At first Peterson’s injuries appeared to be survivable, but the severe trauma to his legs caused blood clots to form in his circulatory system. He died the next morning. Needless to say, this tragedy doused much of Andretti’s immediate enjoyment of his triumph. With the passage of time, however, Monza 1978, though it is certainly remembered as a dark day in Grand Prix history, is now equally well remembered as the day that Mario Andretti became only the second American to capture the World Driving Championship.
Some may argue that Andretti rode the phenomenal 79 to his championship. But it should be remembered that the 79, like most of Chapman’s cars, existed just this side of the line dividing the unconquerable from the undrivable. Merely setting up a Lotus was often enough to drive strong men to distraction. Andretti joined Moss, Clark, Graham Hill, Rindt, Fittipaldi and Peterson in the select group possessing sufficient skill to bring schizophrenic Lotus machinery to near its full potential.

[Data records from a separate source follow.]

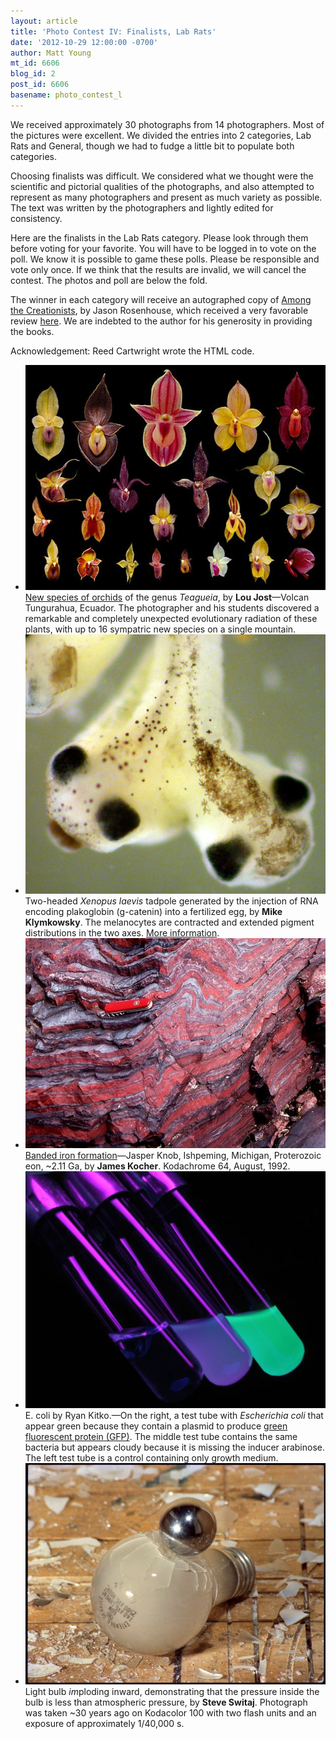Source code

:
 ```yaml
---
layout: article
title: 'Photo Contest IV: Finalists, Lab Rats'
date: '2012-10-29 12:00:00 -0700'
author: Matt Young
mt_id: 6606
blog_id: 2
post_id: 6606
basename: photo_contest_l
---
```

We received approximately 30 photographs from 14 photographers. Most of the pictures were excellent. We divided the entries into 2 categories, Lab Rats and General, though we had to fudge a little bit to populate both categories.

Choosing finalists was difficult. We considered what we thought were the scientific and pictorial qualities of the photographs, and also attempted to represent as many photographers and present as much variety as possible. The text was written by the photographers and lightly edited for consistency.

Here are the finalists in the Lab Rats category. Please look through them before voting for your favorite. You will have to be logged in to vote on the poll. We know it is possible to game these polls. Please be responsible and vote only once. If we think that the results are invalid, we will cancel the contest. The photos and poll are below the fold.

The winner in each category will receive an autographed copy of [Among the Creationists]( http://www.amazon.com/Among-Creationists-Dispatches-Anti-Evolutionist-Front/dp/0199744637), by Jason Rosenhouse, which received a very favorable review [here]( http://pandasthumb.org/archives/2012/07/among-the-creat.html). We are indebted to the author for his generosity in providing the books.

Acknowledgement:  Reed Cartwright wrote the HTML code.


<style>
#mygalleryview {
}
.gallery {
background-color: #333 !important;
margin-left: auto;
margin-right: auto;
}
.pointer {
border-bottom-color: #FFF !important;
}
.frame.current .img_wrap {
border-color: #FFF !important;
}
.gallery img {
margin: 0px !important;
}
.frame .img_wrap {
border-width: 3px !important;
}
.panel-overlay {
overflow:auto !important;
} 
</style>
<ul id="mygalleryview" >
<li><img src="/uploads/2012/Jost.TeagueiaRadiation.jpg" />
<div class="panel-overlay">
<a href="http://www.lyonia.org/articles/rbussmann/article_323/pdf/article.pdf">New species of orchids</a> of the genus <i> Teagueia</i>, by <b>Lou Jost</b>&mdash;Volcan Tungurahua, Ecuador. The photographer and his students discovered a remarkable and completely unexpected evolutionary radiation of these plants, with up to 16 sympatric new species on a single mountain.
</div>
</li>
<li><img src="/uploads/2012/Klymkowsky-axis%20duplication%20Xenopus.jpg" />
<div class="panel-overlay">
Two-headed <i>Xenopus laevis</i> tadpole generated by the injection of RNA encoding plakoglobin (g-catenin) into a fertilized egg, by <b> Mike Klymkowsky</b>.  The melanocytes are contracted and extended pigment distributions in the two axes. <a href="http://www.xenbase.org/common/">More information</a>.
</div>
</li>
<li><img src="/uploads/2012/Kocher_BIFJasperKnob.jpg" />
<div class="panel-overlay">
<a href="http://en.wikipedia.org/wiki/Banded_iron_formation">Banded iron formation</a>&mdash;Jasper Knob, Ishpeming, Michigan, Proterozoic eon, ~2.11 Ga, by <b> James Kocher</b>. Kodachrome 64, August, 1992.
</div>
</li>
<li><img src="/uploads/2012/Kitko.EcoliGFP.jpg" />
<div class="panel-overlay">
E. coli by Ryan Kitko.&mdash;On the right, a test tube with <i>Escherichia coli</i> that appear green because they contain a plasmid to produce <a href="http://www.nobelprize.org/nobel_prizes/chemistry/laureates/2008/advanced-chemistryprize2008.pdf">green fluorescent protein (GFP)</a>.  The middle test tube contains the same bacteria but appears cloudy because it is missing the inducer arabinose. The left test tube is a control containing only growth medium.
</div>
</li>
<li><img src="/uploads/2012/switaj.lightbulb.jpg" />
<div class="panel-overlay">
Light bulb <i>im</i>ploding inward, demonstrating that the pressure inside the bulb is less than atmospheric pressure, by <b> Steve Switaj</b>. Photograph was taken ~30 years ago on Kodacolor 100 with two flash units and an exposure of approximately 1/40,000 s.
</div>
</li>
</ul>
<script>
$(function(){
$('#mygalleryview').galleryView({
panel_width: 600,
panel_height: 450,
frame_width: 100,
frame_height: 100,
nav_theme: '/scripts/ext/themes/light',
transition_interval: 0
});
});
</script>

Andretti had won his last F1 race. He competed for 4 more seasons, 2 with Lotus, 1 with Alfa Romeo, and 3 races in 1982 with Williams and, once again, Ferrari. At Monza that year, his next to last F1 race, he very authoritatively put his Ferrari on the pole to the delight of the tifosi, amongst who’s ranks he had once been numbered. Typical Andretti – going out with class.
At 42 Andretti was a little long in the tooth for an F1 driver, but his racing career was far from over. For more than a decade he continued to threaten a second victory at Indy. He had the privilege of going wheel-to-wheel with his son, Michael, in Indy cars. In 1992 at the age of 52 he captured a 230 mph pole at Michigan International Speedway. Driving high performance race cars is a severe physical and psychological challenge. Just going at very high speed inflicts extreme stress on a driver’s body. Many wondered how long Andretti would continue, or, for that matter, how he had continued for so long.
Andretti’s Italian-American drawl and legendary coolness behind the wheel hid a fierce competitive spirit. It is possible that no other driver in the history of motor racing has had as much success while simultaneously having to put out as much effort for that success. Andretti’s physical and mental makeup were perfectly suited, as perhaps no other driver’s has been, to the demands of racing. Through all those years and all those trials Andretti was never petulant, juvenile or devious, which is a great deal more than can be said for a lot of other top rank drivers in the Grand Prix pressure cooker. Sure he could lose his temper on occasion. Making your living at 170 mph will cause that. But his behavior was invariably a credit to his profession.
Despite a career that touched 5 decades, Andretti did not, at the end, fade away into obscurity. He would never have tolerated that. He was still winning in his 50’s. At Phoenix in 1993, the year of his son’s abortive try at F1, he took his last Indy car victory. As this is written it is not at all certain that at some time he won’t turn up again at, say, Le Mans to give his competitive instincts a little more exercise. But, of course, only if he has a chance to win. We might see Mario Andretti at the wheel of a race car in his 90’s.